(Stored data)
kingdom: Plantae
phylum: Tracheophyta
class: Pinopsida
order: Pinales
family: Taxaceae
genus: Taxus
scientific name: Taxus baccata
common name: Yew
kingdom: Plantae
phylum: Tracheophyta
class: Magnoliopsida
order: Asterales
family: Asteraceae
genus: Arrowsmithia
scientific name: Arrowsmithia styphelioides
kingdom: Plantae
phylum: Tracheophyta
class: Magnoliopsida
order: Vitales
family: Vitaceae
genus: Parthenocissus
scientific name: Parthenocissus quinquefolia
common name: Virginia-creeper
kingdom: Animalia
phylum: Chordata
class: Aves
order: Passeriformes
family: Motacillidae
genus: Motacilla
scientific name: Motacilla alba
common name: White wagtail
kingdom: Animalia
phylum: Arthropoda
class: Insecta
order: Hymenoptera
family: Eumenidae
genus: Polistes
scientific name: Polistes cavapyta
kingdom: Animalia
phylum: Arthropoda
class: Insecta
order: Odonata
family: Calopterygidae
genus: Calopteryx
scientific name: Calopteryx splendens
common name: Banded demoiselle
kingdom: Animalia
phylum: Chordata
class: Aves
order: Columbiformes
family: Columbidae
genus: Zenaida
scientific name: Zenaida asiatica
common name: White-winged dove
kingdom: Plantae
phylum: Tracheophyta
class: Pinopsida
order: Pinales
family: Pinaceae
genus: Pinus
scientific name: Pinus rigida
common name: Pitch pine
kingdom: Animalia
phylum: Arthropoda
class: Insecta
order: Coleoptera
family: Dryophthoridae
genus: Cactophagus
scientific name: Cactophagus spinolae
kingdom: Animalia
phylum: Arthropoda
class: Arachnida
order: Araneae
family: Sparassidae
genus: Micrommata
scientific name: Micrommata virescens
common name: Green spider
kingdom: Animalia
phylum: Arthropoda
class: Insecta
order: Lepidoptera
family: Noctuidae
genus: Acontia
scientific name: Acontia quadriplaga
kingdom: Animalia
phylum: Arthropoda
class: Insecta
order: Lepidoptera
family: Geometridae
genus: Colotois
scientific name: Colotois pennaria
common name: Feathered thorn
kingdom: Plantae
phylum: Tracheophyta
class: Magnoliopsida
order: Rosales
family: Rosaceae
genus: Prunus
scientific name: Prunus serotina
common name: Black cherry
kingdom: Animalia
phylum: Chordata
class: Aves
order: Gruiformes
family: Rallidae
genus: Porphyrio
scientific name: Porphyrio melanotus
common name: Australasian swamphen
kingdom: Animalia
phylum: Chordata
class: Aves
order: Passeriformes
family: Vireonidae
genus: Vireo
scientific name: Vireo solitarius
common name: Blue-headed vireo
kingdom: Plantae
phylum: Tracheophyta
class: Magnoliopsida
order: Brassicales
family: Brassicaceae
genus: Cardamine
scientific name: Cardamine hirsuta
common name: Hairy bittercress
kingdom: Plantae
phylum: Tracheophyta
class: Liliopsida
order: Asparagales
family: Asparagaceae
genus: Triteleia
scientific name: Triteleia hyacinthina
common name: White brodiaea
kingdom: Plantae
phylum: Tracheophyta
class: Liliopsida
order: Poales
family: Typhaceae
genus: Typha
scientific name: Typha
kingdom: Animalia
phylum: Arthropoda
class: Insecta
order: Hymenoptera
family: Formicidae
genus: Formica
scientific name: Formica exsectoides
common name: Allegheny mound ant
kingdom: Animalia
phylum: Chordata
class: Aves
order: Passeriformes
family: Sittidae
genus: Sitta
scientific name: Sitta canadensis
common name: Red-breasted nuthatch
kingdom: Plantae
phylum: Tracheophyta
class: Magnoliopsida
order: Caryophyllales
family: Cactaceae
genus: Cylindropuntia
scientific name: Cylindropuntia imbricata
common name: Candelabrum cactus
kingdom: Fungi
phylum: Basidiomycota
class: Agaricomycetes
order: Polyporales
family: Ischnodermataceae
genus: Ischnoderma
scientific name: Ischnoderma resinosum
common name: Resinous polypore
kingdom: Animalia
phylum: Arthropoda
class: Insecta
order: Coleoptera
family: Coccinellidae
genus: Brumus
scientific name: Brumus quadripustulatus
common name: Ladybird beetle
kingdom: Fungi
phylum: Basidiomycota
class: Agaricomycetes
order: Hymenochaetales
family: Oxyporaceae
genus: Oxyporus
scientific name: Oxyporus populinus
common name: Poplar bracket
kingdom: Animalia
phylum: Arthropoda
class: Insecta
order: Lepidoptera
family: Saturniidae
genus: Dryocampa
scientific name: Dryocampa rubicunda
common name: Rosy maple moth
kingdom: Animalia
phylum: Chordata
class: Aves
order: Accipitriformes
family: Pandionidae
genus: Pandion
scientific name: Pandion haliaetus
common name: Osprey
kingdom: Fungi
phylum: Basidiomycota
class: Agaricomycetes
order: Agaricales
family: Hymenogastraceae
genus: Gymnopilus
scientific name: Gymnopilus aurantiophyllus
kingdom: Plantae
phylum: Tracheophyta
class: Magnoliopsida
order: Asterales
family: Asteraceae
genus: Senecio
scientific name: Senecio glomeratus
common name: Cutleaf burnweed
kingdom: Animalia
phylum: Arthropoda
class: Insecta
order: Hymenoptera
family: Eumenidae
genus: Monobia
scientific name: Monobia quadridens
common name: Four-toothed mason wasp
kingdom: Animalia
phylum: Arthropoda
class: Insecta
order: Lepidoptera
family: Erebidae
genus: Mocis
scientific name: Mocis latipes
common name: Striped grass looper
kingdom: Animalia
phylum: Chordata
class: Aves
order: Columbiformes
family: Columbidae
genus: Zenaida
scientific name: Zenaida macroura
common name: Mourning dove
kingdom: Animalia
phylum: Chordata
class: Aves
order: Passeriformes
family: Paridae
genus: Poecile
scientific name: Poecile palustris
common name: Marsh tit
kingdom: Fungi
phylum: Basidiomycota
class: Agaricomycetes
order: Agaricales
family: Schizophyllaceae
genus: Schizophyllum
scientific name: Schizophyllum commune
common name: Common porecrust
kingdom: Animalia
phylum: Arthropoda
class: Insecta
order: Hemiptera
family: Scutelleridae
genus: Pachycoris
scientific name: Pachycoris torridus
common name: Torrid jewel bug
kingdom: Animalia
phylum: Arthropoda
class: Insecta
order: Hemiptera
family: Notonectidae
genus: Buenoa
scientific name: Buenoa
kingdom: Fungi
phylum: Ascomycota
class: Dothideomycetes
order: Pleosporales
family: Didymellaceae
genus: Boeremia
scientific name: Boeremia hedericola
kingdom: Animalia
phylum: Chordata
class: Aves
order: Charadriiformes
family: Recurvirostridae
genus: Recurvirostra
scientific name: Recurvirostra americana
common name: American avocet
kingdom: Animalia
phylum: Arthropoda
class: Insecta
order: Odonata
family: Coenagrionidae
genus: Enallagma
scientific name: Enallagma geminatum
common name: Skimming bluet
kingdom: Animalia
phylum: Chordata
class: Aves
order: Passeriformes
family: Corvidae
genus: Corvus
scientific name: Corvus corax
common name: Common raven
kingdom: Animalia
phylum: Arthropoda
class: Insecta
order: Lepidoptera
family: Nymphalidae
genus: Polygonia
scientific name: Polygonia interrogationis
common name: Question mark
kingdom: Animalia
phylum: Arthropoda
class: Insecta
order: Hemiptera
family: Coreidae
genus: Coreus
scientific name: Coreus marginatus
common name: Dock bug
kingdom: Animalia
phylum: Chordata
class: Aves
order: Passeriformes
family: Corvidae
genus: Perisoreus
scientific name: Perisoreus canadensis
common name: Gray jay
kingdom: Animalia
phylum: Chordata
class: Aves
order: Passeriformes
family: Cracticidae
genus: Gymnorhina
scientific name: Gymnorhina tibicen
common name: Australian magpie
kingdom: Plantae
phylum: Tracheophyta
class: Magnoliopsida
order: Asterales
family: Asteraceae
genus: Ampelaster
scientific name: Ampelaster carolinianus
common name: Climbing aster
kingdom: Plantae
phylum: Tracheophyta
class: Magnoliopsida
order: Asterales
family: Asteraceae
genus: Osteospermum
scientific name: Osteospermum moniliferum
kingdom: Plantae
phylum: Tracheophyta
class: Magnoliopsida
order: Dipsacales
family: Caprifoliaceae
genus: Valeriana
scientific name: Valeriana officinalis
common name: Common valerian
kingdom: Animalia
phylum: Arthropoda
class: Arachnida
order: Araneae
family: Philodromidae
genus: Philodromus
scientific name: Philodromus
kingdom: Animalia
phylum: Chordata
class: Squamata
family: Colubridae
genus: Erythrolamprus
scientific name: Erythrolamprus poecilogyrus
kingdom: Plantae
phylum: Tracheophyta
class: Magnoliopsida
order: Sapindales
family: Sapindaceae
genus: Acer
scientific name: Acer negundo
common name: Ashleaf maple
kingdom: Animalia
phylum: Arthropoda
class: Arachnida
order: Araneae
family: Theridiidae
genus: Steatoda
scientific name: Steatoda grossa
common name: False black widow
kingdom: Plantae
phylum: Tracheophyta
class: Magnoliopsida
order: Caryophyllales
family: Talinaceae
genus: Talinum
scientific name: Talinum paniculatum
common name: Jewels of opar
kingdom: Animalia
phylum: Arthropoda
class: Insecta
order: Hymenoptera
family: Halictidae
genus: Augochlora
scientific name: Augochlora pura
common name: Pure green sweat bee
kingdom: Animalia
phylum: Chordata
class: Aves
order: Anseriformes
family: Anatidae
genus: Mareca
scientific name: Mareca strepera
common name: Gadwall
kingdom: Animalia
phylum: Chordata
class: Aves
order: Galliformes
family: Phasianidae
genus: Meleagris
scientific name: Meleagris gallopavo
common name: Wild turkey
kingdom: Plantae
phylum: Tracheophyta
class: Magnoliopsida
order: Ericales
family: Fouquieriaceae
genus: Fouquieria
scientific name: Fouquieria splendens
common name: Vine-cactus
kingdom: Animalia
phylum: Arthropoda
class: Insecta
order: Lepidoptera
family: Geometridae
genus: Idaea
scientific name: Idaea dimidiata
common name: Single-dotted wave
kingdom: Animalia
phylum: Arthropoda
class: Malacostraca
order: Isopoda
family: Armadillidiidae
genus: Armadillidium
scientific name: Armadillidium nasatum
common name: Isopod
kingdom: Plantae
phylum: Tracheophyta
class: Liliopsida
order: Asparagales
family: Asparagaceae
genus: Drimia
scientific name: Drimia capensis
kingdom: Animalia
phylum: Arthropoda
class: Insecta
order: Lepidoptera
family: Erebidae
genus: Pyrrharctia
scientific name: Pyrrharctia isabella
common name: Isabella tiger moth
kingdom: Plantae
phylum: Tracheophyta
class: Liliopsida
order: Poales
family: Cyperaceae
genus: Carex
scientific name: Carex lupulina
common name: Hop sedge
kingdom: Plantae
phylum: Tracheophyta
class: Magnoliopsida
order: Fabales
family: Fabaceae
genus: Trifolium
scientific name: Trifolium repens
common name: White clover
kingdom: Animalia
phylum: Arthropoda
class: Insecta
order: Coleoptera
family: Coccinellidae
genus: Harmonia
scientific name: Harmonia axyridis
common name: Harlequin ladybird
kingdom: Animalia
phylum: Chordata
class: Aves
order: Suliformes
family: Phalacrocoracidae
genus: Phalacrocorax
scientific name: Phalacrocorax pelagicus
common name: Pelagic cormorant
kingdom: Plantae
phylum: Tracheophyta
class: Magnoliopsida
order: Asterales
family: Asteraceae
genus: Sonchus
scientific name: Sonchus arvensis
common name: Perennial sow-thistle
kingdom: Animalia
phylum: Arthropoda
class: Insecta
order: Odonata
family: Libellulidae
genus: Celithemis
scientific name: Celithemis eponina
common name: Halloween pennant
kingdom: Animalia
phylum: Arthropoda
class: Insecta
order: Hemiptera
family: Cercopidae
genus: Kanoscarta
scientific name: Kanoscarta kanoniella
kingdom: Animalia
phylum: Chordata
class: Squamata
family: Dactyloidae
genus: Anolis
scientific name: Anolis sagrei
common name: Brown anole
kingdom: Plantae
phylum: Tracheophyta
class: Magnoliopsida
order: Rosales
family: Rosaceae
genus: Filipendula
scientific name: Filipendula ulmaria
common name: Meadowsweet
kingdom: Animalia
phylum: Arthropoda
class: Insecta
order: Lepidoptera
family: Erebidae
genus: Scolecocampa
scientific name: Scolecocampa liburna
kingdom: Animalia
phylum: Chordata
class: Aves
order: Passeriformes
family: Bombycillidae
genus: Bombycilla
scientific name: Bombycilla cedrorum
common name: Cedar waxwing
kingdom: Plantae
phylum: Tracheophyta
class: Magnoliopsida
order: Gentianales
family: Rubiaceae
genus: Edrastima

■ Challenge
Present the lines starting at the one containing "genus: Perisoreus" and ending at the one containing "genus: Osteospermum" as a Markdown table with the columns Row and Line, omitting any blank lines.

■ In response
| Row | Line |
|---|---|
| 1 | genus: Perisoreus |
| 2 | scientific name: Perisoreus canadensis |
| 3 | common name: Gray jay |
| 4 | kingdom: Animalia |
| 5 | phylum: Chordata |
| 6 | class: Aves |
| 7 | order: Passeriformes |
| 8 | family: Cracticidae |
| 9 | genus: Gymnorhina |
| 10 | scientific name: Gymnorhina tibicen |
| 11 | common name: Australian magpie |
| 12 | kingdom: Plantae |
| 13 | phylum: Tracheophyta |
| 14 | class: Magnoliopsida |
| 15 | order: Asterales |
| 16 | family: Asteraceae |
| 17 | genus: Ampelaster |
| 18 | scientific name: Ampelaster carolinianus |
| 19 | common name: Climbing aster |
| 20 | kingdom: Plantae |
| 21 | phylum: Tracheophyta |
| 22 | class: Magnoliopsida |
| 23 | order: Asterales |
| 24 | family: Asteraceae |
| 25 | genus: Osteospermum |